START SUPPLIED MATERIAL

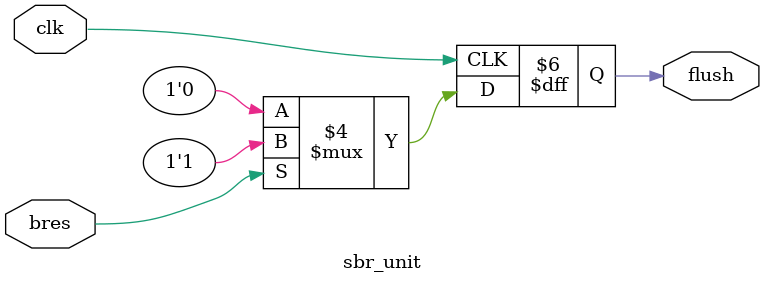
<source format=v>
module sbr_unit(
    input clk,bres,
    output reg flush
);
    always @(posedge clk) begin
        if (bres == 1'b1) begin
            flush <= 1'b1;
        end
        else begin
            flush <= 1'b0;
        end
    end
endmodule
</source>
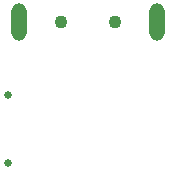
<source format=gbr>
%TF.GenerationSoftware,KiCad,Pcbnew,9.0.0*%
%TF.CreationDate,2025-07-11T23:31:07+02:00*%
%TF.ProjectId,usb-dmx,7573622d-646d-4782-9e6b-696361645f70,1*%
%TF.SameCoordinates,Original*%
%TF.FileFunction,Soldermask,Bot*%
%TF.FilePolarity,Negative*%
%FSLAX46Y46*%
G04 Gerber Fmt 4.6, Leading zero omitted, Abs format (unit mm)*
G04 Created by KiCad (PCBNEW 9.0.0) date 2025-07-11 23:31:07*
%MOMM*%
%LPD*%
G01*
G04 APERTURE LIST*
%ADD10C,0.650000*%
%ADD11C,1.100000*%
%ADD12O,1.300000X3.200000*%
G04 APERTURE END LIST*
D10*
%TO.C,J1*%
X93215000Y-68810000D03*
X93215000Y-74590000D03*
%TD*%
D11*
%TO.C,J2*%
X97750000Y-62675000D03*
X102250000Y-62675000D03*
D12*
X94150000Y-62675000D03*
X105850000Y-62675000D03*
%TD*%
M02*

</source>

END SUPPLIED MATERIAL

- _ABOUT THIS EXERCISE_
Set down all of the entries exactly. Leave the pictures out.

- _WRITTEN ANSWER_
<source format=v>
module sbr_unit(
    input clk,bres,
    output reg flush
);
    always @(posedge clk) begin
        if (bres == 1'b1) begin
            flush <= 1'b1;
        end
        else begin
            flush <= 1'b0;
        end
    end
endmodule
</source>
<source format=gbr>
%TF.GenerationSoftware,KiCad,Pcbnew,9.0.0*%
%TF.CreationDate,2025-07-11T23:31:07+02:00*%
%TF.ProjectId,usb-dmx,7573622d-646d-4782-9e6b-696361645f70,1*%
%TF.SameCoordinates,Original*%
%TF.FileFunction,Soldermask,Bot*%
%TF.FilePolarity,Negative*%
%FSLAX46Y46*%
G04 Gerber Fmt 4.6, Leading zero omitted, Abs format (unit mm)*
G04 Created by KiCad (PCBNEW 9.0.0) date 2025-07-11 23:31:07*
%MOMM*%
%LPD*%
G01*
G04 APERTURE LIST*
%ADD10C,0.650000*%
%ADD11C,1.100000*%
%ADD12O,1.300000X3.200000*%
G04 APERTURE END LIST*
D10*
%TO.C,J1*%
X93215000Y-68810000D03*
X93215000Y-74590000D03*
%TD*%
D11*
%TO.C,J2*%
X97750000Y-62675000D03*
X102250000Y-62675000D03*
D12*
X94150000Y-62675000D03*
X105850000Y-62675000D03*
%TD*%
M02*

</source>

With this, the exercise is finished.